For checking the accuracy of the result, summarization of regression object is required and Table 5 shows the summary of the model.

Table 5 Summary of ensemble

The next and final step is to analyze the results of all the above linear regression models and find the best and suitable model for forecasting which can closely predict the value of BSE SENSEX. Table 6 shows all the net p-values of all the above regression models, through which we can easily compare the results.

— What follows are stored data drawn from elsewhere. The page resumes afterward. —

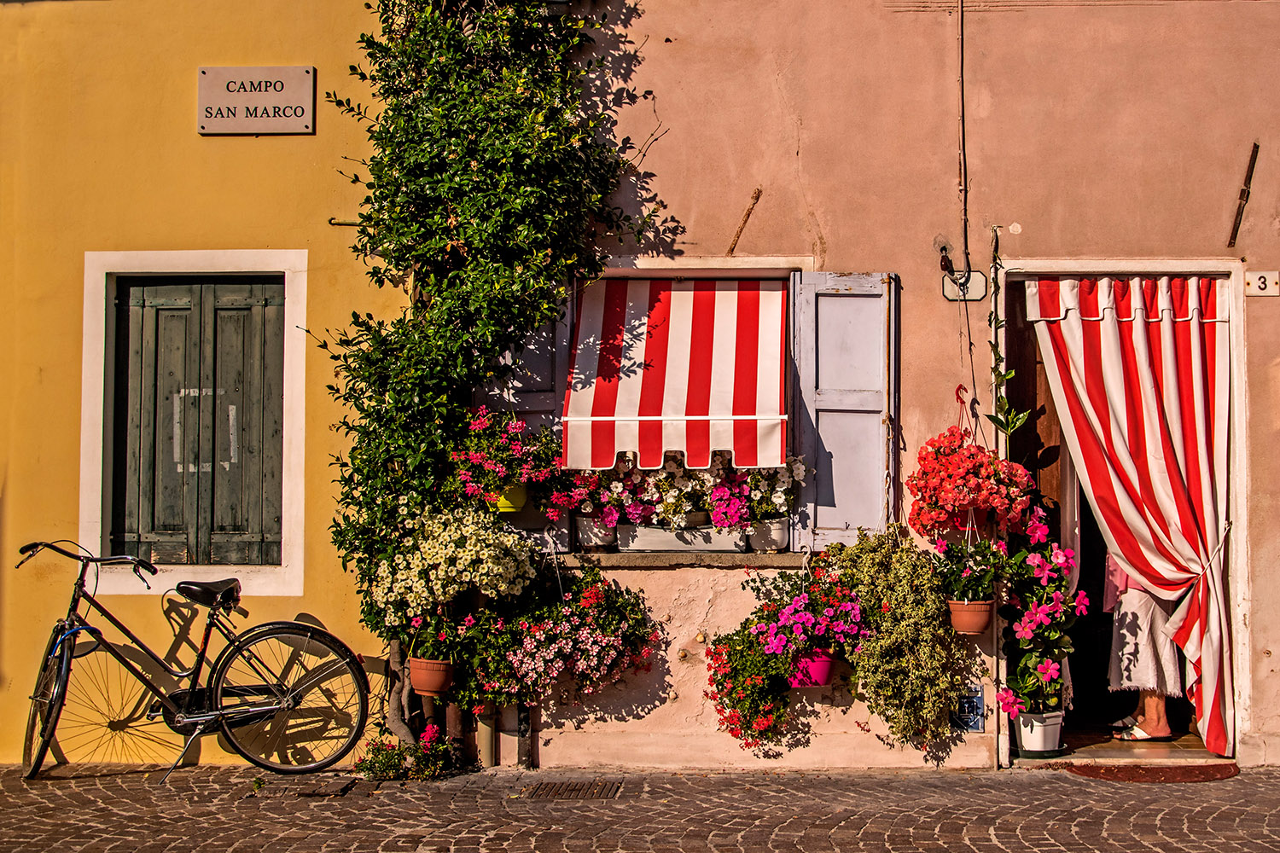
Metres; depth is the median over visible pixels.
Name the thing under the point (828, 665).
flower pot
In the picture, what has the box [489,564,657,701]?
pink flowers
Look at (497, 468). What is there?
pink flowers
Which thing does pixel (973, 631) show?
terracotta pot
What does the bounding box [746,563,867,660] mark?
pink flowers
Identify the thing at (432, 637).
flowering plant
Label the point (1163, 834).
cobblestone pavement
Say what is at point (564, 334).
shutter
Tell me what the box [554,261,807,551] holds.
window
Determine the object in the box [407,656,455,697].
terracotta pot
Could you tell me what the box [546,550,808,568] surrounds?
window sill
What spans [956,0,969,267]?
cable
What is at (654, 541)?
planter box
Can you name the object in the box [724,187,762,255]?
metal rod
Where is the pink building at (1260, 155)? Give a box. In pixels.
[484,0,1279,773]
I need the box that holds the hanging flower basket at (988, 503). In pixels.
[906,421,1038,537]
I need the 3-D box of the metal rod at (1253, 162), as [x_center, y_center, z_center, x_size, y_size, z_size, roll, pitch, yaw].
[3.075,-1.165,7.427,0.068,0.599,0.117,0,-2,2]
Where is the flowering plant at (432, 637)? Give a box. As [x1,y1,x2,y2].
[398,600,481,663]
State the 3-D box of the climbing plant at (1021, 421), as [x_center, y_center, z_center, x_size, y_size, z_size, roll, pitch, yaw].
[1.765,-0.360,7.035,0.253,1.157,0.262,0,-2,2]
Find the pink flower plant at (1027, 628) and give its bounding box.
[995,504,1084,721]
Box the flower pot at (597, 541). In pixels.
[575,516,617,549]
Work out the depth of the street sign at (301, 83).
7.51 m
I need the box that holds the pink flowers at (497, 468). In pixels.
[447,405,567,512]
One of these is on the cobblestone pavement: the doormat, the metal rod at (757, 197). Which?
the doormat
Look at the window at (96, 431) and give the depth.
7.52 m
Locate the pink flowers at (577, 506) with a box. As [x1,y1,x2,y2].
[551,462,623,523]
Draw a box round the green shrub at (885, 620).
[821,530,970,749]
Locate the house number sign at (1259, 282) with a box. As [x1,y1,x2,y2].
[1243,270,1279,295]
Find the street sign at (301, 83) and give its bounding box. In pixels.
[197,65,315,134]
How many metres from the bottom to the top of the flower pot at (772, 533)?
0.188 m
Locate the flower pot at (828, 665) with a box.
[790,649,837,688]
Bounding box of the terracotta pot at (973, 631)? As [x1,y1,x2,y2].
[947,598,994,635]
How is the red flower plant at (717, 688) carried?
attached to the pink building at (1260, 155)
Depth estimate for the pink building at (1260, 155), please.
7.60 m
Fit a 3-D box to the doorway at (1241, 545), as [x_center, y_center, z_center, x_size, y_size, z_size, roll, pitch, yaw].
[2.404,0.488,7.539,1.639,2.544,0.672,0,-2,2]
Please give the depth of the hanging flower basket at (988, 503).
6.82 m
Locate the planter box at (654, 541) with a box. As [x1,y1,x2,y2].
[616,522,750,552]
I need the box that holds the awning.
[564,277,789,473]
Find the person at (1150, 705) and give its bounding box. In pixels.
[1103,551,1183,740]
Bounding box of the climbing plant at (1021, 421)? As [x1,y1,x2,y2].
[983,232,1031,435]
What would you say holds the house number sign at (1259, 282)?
attached to the pink building at (1260, 155)
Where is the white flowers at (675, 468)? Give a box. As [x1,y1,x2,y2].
[582,447,805,528]
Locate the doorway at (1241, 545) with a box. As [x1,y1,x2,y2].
[982,258,1245,765]
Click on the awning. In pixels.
(679, 362)
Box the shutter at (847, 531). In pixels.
[789,270,896,547]
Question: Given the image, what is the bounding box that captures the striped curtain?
[1026,277,1234,753]
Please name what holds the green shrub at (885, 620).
attached to the pink building at (1260, 155)
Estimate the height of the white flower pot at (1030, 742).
0.215 m
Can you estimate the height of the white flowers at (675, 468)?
0.491 m
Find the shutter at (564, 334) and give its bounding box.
[489,296,571,546]
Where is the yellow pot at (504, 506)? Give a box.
[493,482,529,514]
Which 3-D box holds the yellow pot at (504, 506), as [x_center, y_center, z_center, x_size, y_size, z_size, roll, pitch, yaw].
[-0.669,0.363,7.390,0.242,0.202,0.231,0,-2,2]
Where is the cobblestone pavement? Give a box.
[0,762,1279,852]
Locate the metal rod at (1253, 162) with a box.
[1227,141,1260,247]
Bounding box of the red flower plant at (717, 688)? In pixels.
[700,625,795,750]
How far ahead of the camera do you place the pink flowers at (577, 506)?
7.36 m
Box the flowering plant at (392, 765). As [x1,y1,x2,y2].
[352,727,457,781]
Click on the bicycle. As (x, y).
(256, 715)
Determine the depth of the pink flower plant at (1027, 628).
7.08 m
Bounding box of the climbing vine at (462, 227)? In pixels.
[308,0,663,755]
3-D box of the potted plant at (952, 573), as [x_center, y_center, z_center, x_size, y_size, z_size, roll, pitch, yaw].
[1.568,0.704,6.909,0.398,0.426,0.401,0,-2,2]
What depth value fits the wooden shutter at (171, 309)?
7.82 m
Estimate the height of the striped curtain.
2.338 m
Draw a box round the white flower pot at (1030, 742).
[1014,709,1066,756]
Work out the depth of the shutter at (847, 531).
7.40 m
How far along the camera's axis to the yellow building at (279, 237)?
7.56 m
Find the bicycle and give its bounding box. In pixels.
[13,538,372,782]
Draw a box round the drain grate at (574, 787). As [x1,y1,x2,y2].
[518,779,622,800]
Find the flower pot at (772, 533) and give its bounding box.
[746,517,791,551]
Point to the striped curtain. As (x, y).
(1195, 404)
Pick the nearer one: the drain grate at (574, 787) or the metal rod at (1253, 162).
the drain grate at (574, 787)
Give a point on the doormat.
(1188, 770)
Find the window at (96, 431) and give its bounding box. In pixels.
[81,250,308,597]
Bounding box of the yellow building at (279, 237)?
[0,0,407,764]
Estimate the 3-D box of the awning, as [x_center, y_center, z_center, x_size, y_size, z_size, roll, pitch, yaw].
[0.181,-0.303,7.096,1.236,1.127,0.727,0,-2,2]
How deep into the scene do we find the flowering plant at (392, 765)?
7.00 m
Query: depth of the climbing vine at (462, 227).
6.96 m
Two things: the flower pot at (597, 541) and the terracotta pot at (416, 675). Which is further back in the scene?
the flower pot at (597, 541)
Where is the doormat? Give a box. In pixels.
[1064,761,1240,783]
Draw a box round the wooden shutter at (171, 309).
[115,276,285,570]
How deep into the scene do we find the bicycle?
7.14 m

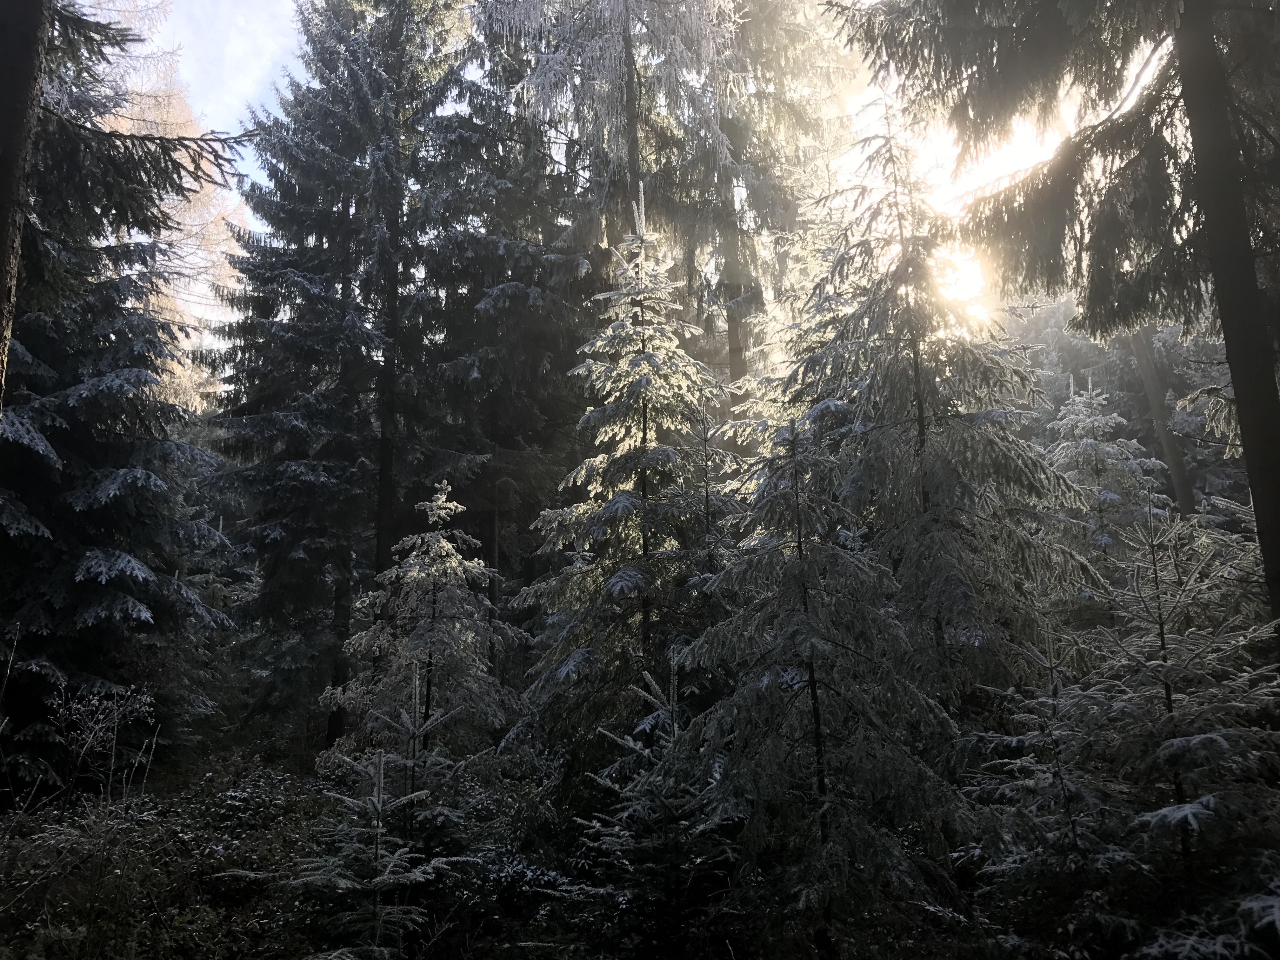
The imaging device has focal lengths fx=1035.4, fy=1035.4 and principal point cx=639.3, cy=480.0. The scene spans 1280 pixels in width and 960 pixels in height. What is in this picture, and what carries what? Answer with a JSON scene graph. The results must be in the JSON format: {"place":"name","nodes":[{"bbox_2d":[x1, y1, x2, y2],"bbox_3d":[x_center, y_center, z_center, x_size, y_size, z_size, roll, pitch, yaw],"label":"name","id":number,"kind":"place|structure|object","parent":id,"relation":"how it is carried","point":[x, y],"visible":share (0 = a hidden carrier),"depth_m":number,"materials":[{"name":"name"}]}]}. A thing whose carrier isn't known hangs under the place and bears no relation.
{"place":"outdoors","nodes":[
{"label":"outdoors","id":0,"kind":"place"},
{"bbox_2d":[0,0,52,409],"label":"tree trunk","id":1,"kind":"object","parent":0,"point":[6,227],"visible":0.95,"materials":[{"name":"brown wood"}]},
{"bbox_2d":[83,0,246,413],"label":"tree","id":2,"kind":"object","parent":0,"point":[192,205],"visible":0.3,"depth_m":24.08,"materials":[{"name":"plant"}]},
{"bbox_2d":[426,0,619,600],"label":"spruce tree","id":3,"kind":"object","parent":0,"point":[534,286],"visible":0.62,"depth_m":17.90,"materials":[{"name":"plant"}]},
{"bbox_2d":[0,723,1185,959],"label":"forest floor","id":4,"kind":"structure","parent":0,"point":[443,939],"materials":[{"name":"brown soil"}]},
{"bbox_2d":[48,678,157,810],"bbox_3d":[-4.688,2.382,8.973,0.977,1.347,0.962,-8,-12,42],"label":"shrub","id":5,"kind":"object","parent":4,"relation":"on","point":[115,711],"visible":0.96,"depth_m":8.97,"materials":[{"name":"plant"}]},
{"bbox_2d":[0,1,237,785],"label":"spruce tree","id":6,"kind":"object","parent":4,"relation":"on","point":[78,383],"visible":0.8,"depth_m":10.65,"materials":[{"name":"green plant"}]},
{"bbox_2d":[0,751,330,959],"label":"shrub","id":7,"kind":"object","parent":4,"relation":"on","point":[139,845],"visible":0.77,"depth_m":7.22,"materials":[{"name":"green plant"}]},
{"bbox_2d":[202,0,490,747],"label":"spruce tree","id":8,"kind":"object","parent":4,"relation":"on","point":[311,267],"visible":0.96,"depth_m":16.00,"materials":[{"name":"green plant"}]},
{"bbox_2d":[269,738,451,959],"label":"young spruce","id":9,"kind":"object","parent":4,"relation":"on","point":[380,808],"visible":0.96,"depth_m":5.56,"materials":[{"name":"green plant"}]},
{"bbox_2d":[368,664,462,864],"bbox_3d":[-1.696,2.276,7.592,0.982,1.819,0.982,-8,-12,40],"label":"small spruce","id":10,"kind":"object","parent":4,"relation":"on","point":[417,732],"visible":0.76,"depth_m":7.60,"materials":[{"name":"green plant"}]},
{"bbox_2d":[318,479,522,790],"bbox_3d":[-2.064,1.750,10.120,2.014,3.459,1.995,-7,-11,36],"label":"spruce","id":11,"kind":"object","parent":4,"relation":"on","point":[449,547],"visible":0.9,"depth_m":9.91,"materials":[{"name":"plant"}]},
{"bbox_2d":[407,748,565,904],"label":"shrub","id":12,"kind":"object","parent":4,"relation":"on","point":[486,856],"visible":0.54,"depth_m":7.50,"materials":[{"name":"green plant"}]},
{"bbox_2d":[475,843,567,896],"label":"shrub","id":13,"kind":"object","parent":4,"relation":"on","point":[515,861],"visible":0.51,"depth_m":7.02,"materials":[{"name":"white plant"}]},
{"bbox_2d":[512,192,736,785],"bbox_3d":[0.022,0.242,9.341,2.545,6.347,2.815,-2,-9,10],"label":"spruce tree","id":14,"kind":"object","parent":4,"relation":"on","point":[634,579],"visible":0.87,"depth_m":9.04,"materials":[{"name":"plant"}]},
{"bbox_2d":[565,657,737,959],"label":"spruce","id":15,"kind":"object","parent":4,"relation":"on","point":[661,711],"visible":0.92,"depth_m":5.93,"materials":[{"name":"green plant"}]},
{"bbox_2d":[682,412,973,956],"bbox_3d":[1.039,1.272,6.256,1.870,3.566,1.906,-6,-10,29],"label":"spruce tree","id":16,"kind":"object","parent":4,"relation":"on","point":[806,611],"visible":0.97,"depth_m":6.00,"materials":[{"name":"green plant"}]},
{"bbox_2d":[773,97,1094,712],"bbox_3d":[2.489,-0.222,9.248,2.991,7.401,3.071,5,-11,-33],"label":"spruce tree","id":17,"kind":"object","parent":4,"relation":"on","point":[942,466],"visible":0.8,"depth_m":8.82,"materials":[{"name":"plant"}]},
{"bbox_2d":[960,624,1138,948],"bbox_3d":[2.434,1.906,5.971,1.336,2.122,1.376,-5,-10,27],"label":"spruce","id":18,"kind":"object","parent":4,"relation":"on","point":[1032,732],"visible":0.85,"depth_m":5.88,"materials":[{"name":"green plant"}]},
{"bbox_2d":[1071,501,1279,944],"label":"spruce","id":19,"kind":"object","parent":4,"relation":"on","point":[1172,740],"visible":0.91,"depth_m":5.78,"materials":[{"name":"green plant"}]},
{"bbox_2d":[460,0,748,430],"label":"spruce tree","id":20,"kind":"object","parent":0,"point":[634,122],"visible":0.64,"depth_m":17.85,"materials":[{"name":"plant"}]},
{"bbox_2d":[79,0,1176,347],"label":"sky","id":21,"kind":"structure","parent":0,"point":[560,141],"materials":[{"name":"white"}]},
{"bbox_2d":[687,387,746,604],"bbox_3d":[0.699,1.072,9.682,0.970,4.019,1.021,-2,-9,12],"label":"spruce tree","id":22,"kind":"object","parent":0,"point":[706,496],"visible":0.45,"depth_m":9.81,"materials":[{"name":"plant"}]},
{"bbox_2d":[675,0,866,406],"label":"conifer tree","id":23,"kind":"object","parent":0,"point":[743,348],"visible":0.65,"depth_m":19.92,"materials":[{"name":"plant"}]},
{"bbox_2d":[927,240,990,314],"label":"sun","id":24,"kind":"structure","parent":0,"point":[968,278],"materials":[{"name":"white"}]},
{"bbox_2d":[829,0,1279,643],"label":"spruce tree","id":25,"kind":"object","parent":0,"point":[1241,415],"visible":0.98,"depth_m":7.28,"materials":[{"name":"plant"}]},
{"bbox_2d":[1041,371,1171,581],"bbox_3d":[6.516,0.973,14.543,2.699,5.329,2.664,5,-11,-33],"label":"spruce tree","id":26,"kind":"object","parent":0,"point":[1109,496],"visible":0.52,"depth_m":14.50,"materials":[{"name":"plant"}]},
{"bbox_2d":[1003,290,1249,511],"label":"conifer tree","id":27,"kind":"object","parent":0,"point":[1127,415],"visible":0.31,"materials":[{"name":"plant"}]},
{"bbox_2d":[1127,323,1197,520],"bbox_3d":[9.538,-4.063,19.679,4.460,15.444,4.264,-7,-11,36],"label":"tree","id":28,"kind":"object","parent":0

Table 6 Net p-values for all the above regression models

It is clearly observable that open-GDP model with a mathematical function gives the least p-value when compared with all other models.

4 Conclusion

In this manuscript, there is a research performed on the dataset of BSE SENSEX from January 1997 to January 2016, and the dataset of GDP of India (in trillions), inflation (in %), USD values (in rupees), which is interpreted annually from the year 2001 to 2015. On applying different forecasting models in the beginning, then applying linear regression techniques, it has been found that each and every model results differently and can be analyzed on the basis of mean error and the net p-values of the models. After analyzing the different mean errors of forecasting model in the beginning, it has been concluded that exponential smoothing and neural network give the consistently less mean error, with the small exception in the low vector where the mean error of neural network is comparatively high. Moreover, when linear regression algorithm is applied in the datasets for the improvements, it has been concluded that linear regression model of logarithmic open values of BSE SENSEX and logarithmic GDP values of India gives the best accuracy and precision, from all other quoted models.